PASSAGE →
— begin —
As opposed to the previously described prior art methods, other improvements resulting from employing the process of this invention include reduction of pulp stream rejects, knots, and shives; an increase in the permanganate number; and the maintenance of physical properties such as bursting strength and tear resistance. Moreover, while the above increases are being maintained, a reduction in the capital costs, the amount of caustic required to achieve a given permanganate number, the cook time, and the like, are achieved.

Referring now to FIG. 1, a system illustrative of the process of the present invention provides conveyor means 2 for feeding a complete mill-wood chip stream 12 to a primary means 3, such as, for example, a means for screening chip stream 12, for initially separating by size stream 12 into respective first and second fractions 14 and 15. The composition of the chips in stream 12 is substantially similar in relative proportional composition to the feed system entering hopper 9 in the previously described Blackford patent. For instance, Example 1, Table 1, provides a Williams screen analysis, according to TAPPI T-16m-54, of feed stream 12 and indicates, by weight percentage, the relative proportion of chips retained on each of a series of screens having respective openings varying from three-sixteenth inch to 11/8 inches. The Williams screen analysis measures either the longitudinal or transverse dimensions of a given chip retained on a given screen. With reference to Table 1, Run I, for purposes of illustration, two important values with regard to chip uniformity can be obtained from the above screen fraction data. The first value is the relative proportion of chips on the 11/8 inch screen. The second is the relative distribution of chips on each of the five screens and the relative position of the screen at which the distribution is maximized. As will be explained more fully in a later discussion, it has now been discovered that it is important for a given chip stream to have a relatively narrow distribution range. For example, for the feed streams compared in Table 1, the presence of as small an amount of 11/8 inch and 7/8 inch chips as possible is desired. Furthermore, the majority of these chips should preferably fall in the middle fraction, in this specific case, on the 5/8 inch screen.
— end —
TASKS →
a) Duplicate the part of the wood chip screening passage that opens with the words containing "As opposed to" and closes with "like, are achieved.".
b) According to the wood chip screening passage, what does the Williams screen analysis measure?
c) Extend the wood chip screening passage with the next part, picking up after its final sentence.

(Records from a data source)
— begin —
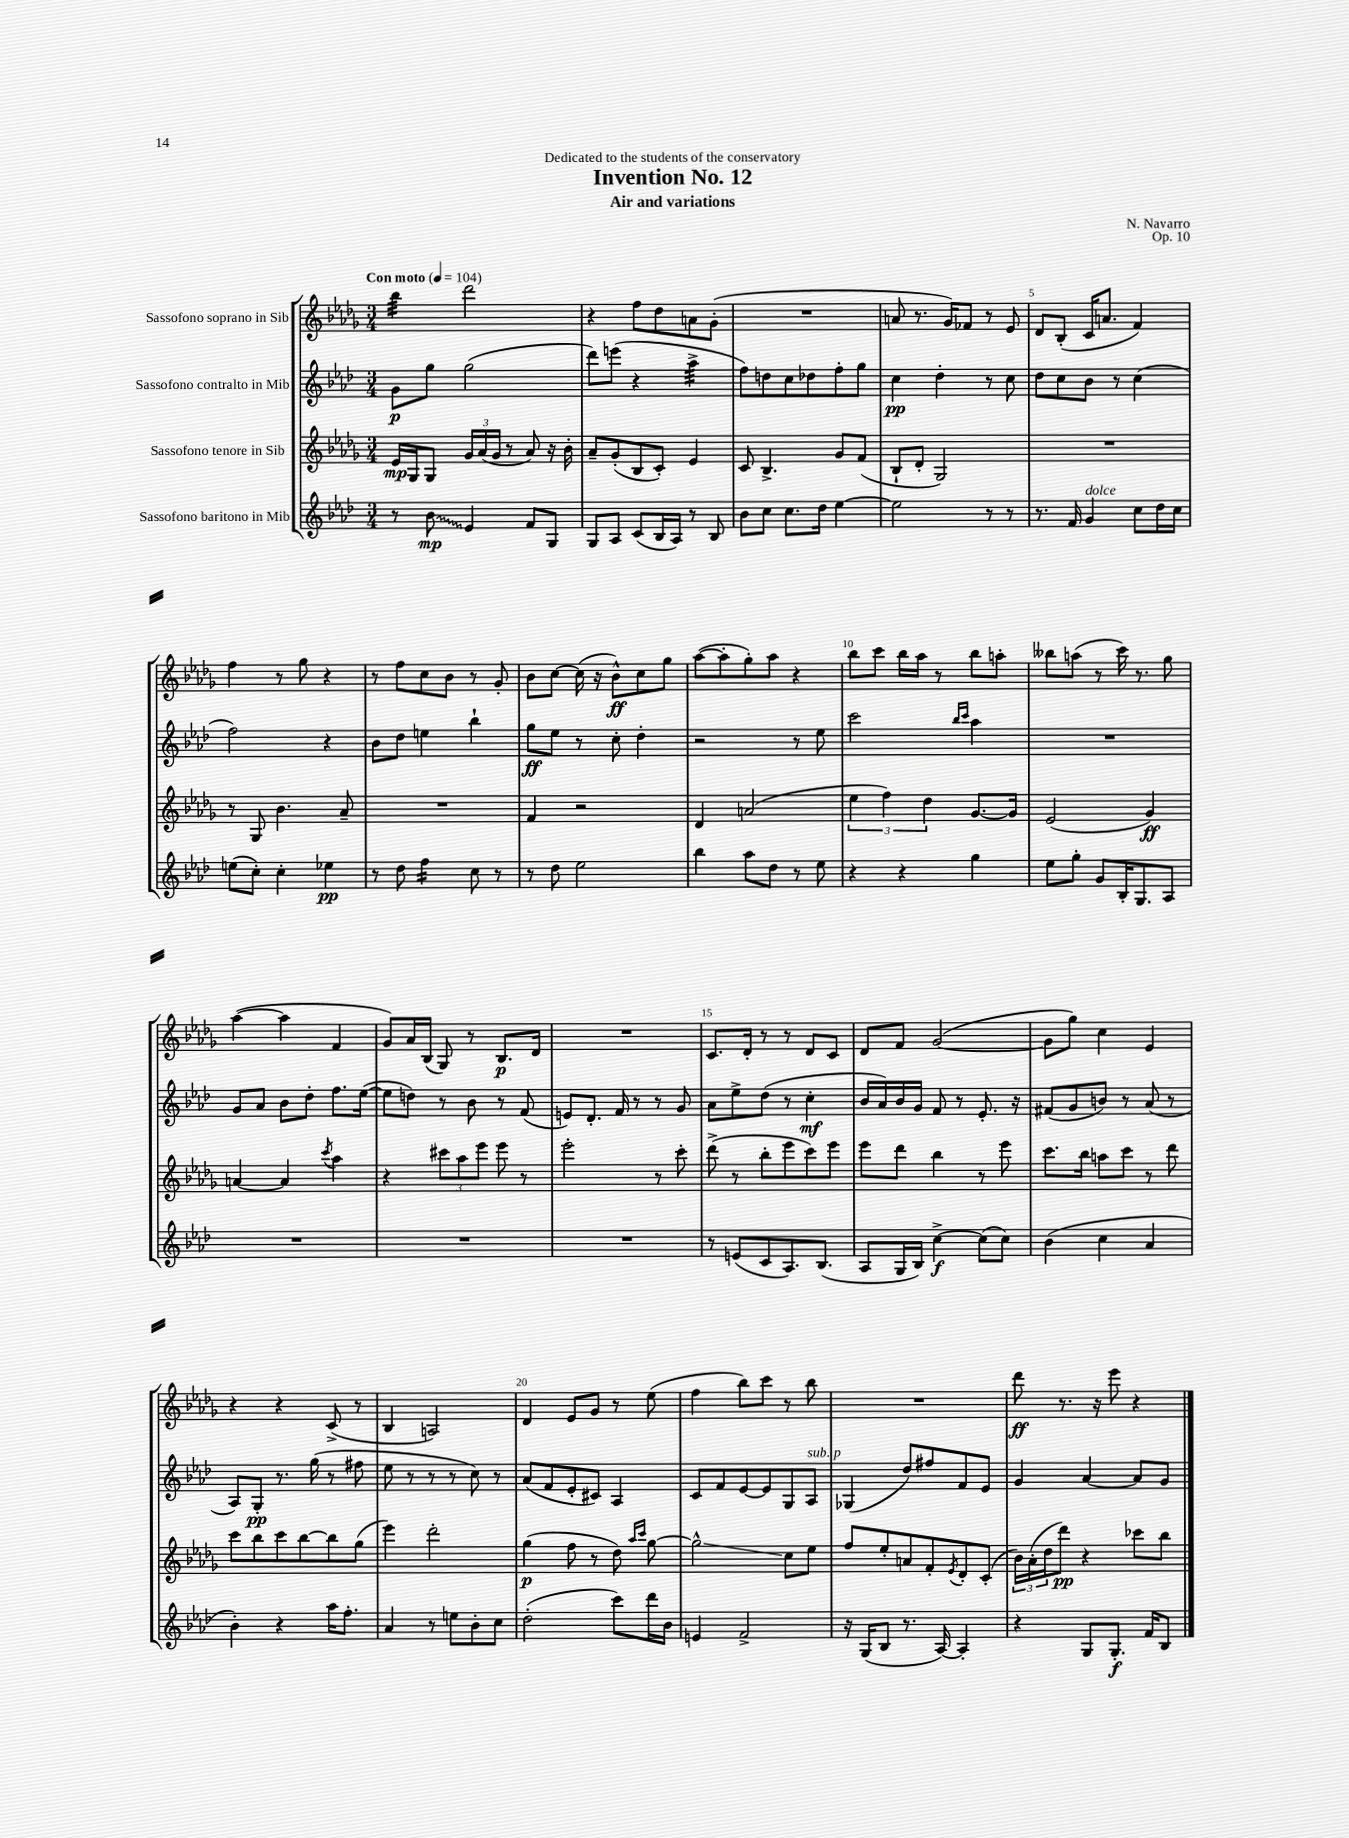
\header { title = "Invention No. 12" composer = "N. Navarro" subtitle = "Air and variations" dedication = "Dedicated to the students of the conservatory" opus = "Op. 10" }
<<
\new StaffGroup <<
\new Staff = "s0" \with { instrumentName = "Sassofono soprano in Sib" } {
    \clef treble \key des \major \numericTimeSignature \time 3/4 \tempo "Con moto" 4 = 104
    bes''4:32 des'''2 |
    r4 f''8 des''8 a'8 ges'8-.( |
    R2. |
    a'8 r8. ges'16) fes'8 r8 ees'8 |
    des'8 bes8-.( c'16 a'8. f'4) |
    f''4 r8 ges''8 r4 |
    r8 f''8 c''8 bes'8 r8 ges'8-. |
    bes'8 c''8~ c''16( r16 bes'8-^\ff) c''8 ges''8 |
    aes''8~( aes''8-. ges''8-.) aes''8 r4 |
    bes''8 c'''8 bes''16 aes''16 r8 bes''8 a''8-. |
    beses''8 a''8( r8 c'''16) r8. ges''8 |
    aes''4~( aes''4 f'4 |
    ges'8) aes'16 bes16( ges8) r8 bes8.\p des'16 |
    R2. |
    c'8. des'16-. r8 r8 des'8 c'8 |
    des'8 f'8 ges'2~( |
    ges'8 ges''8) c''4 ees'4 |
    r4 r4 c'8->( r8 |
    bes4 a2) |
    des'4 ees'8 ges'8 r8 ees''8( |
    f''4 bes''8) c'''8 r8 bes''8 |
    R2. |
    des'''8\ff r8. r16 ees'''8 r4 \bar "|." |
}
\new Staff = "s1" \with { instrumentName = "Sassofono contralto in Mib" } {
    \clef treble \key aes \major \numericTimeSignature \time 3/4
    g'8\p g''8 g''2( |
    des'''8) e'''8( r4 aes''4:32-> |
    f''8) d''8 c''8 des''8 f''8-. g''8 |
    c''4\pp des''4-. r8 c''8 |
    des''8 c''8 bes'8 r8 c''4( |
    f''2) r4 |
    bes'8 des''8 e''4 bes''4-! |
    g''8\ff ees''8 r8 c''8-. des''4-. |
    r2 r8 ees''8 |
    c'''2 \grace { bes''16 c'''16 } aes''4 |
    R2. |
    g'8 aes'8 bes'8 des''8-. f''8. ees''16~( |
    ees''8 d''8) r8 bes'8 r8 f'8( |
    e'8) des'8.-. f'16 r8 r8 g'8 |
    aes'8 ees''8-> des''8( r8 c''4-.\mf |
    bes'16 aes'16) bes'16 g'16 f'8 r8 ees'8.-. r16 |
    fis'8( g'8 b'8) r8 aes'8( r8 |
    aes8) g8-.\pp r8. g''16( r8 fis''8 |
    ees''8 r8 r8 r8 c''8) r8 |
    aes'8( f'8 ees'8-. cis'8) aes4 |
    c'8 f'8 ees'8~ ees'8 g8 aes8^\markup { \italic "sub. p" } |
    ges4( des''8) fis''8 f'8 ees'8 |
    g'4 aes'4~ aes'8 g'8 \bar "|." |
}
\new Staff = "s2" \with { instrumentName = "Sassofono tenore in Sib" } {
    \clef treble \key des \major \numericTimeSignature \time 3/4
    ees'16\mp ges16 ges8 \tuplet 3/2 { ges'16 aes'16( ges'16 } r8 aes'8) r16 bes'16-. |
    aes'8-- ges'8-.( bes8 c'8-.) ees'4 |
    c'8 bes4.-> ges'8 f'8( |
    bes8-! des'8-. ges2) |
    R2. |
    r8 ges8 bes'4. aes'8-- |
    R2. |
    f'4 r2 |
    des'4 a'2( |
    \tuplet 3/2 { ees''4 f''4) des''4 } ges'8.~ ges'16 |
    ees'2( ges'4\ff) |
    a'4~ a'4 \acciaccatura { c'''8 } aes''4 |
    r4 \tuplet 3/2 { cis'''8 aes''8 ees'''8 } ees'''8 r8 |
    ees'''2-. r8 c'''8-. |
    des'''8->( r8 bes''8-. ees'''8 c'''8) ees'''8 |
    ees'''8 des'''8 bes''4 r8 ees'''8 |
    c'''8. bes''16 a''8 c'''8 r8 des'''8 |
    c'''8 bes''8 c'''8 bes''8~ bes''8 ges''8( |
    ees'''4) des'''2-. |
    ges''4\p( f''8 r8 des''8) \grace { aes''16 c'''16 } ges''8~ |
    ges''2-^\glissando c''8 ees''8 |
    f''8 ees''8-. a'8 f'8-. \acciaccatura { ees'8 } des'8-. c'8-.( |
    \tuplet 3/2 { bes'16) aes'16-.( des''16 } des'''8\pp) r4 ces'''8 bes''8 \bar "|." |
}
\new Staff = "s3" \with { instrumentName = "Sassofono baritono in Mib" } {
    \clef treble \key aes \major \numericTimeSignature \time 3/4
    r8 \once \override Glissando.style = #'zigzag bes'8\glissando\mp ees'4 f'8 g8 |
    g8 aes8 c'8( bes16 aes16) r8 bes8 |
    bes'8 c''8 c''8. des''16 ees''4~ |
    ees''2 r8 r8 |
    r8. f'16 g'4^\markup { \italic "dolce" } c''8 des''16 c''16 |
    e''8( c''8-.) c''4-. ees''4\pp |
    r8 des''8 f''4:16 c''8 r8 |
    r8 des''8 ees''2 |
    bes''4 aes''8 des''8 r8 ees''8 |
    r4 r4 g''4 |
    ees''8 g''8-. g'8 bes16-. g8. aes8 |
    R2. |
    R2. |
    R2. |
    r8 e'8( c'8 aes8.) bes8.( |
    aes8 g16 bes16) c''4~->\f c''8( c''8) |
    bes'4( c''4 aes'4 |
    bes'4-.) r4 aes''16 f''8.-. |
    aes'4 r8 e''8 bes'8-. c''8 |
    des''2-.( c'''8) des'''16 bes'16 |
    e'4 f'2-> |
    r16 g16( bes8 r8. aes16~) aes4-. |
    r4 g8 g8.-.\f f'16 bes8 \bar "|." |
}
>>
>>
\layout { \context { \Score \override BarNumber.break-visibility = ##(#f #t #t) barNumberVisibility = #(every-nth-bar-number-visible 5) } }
— end —
ANSWERS TO THE EXERCISE →
a)
As opposed to the previously described prior art methods, other improvements resulting from employing the process of this invention include reduction of pulp stream rejects, knots, and shives; an increase in the permanganate number; and the maintenance of physical properties such as bursting strength and tear resistance. Moreover, while the above increases are being maintained, a reduction in the capital costs, the amount of caustic required to achieve a given permanganate number, the cook time, and the like, are achieved.

b) It measures either the longitudinal or transverse dimensions of a given chip retained on a given screen.

c)
Table 2 is an analysis showing chip thickness distribution data of the respective streams presented in Table 1. These chip thicknesses are measured by passing the stream through a premeasured slot so that the relative amount of chips in each of the respective A-E fractions can be determined. Thus, separation means 3 may accordingly comprise a screen means for separating chips on the basis of a predetermined thickness dimension, as hereinafter described. Because of the criticality of the thickness dimension of the chips during the delamination step, this test is considered to be an extremely important measure of uniformity. As in the case of the analysis by Williams screens, a narrow distribution of relatively uniform chips is required herein. More specifically, the thickness distribution of the Blackford and Colombo feed streams, as illustrated in Table 2-I and Table 2-II, respectively, are too broad to simultaneously permit selective delamination, efficient through-put of the feed stream, and substantial maintenance of fiber integrity. It has therefore been determined herein that, in general, chips having a thickness of less than about one-fourth inch are more susceptible to liquor penetration during pulping than chips having a larger thickness dimension.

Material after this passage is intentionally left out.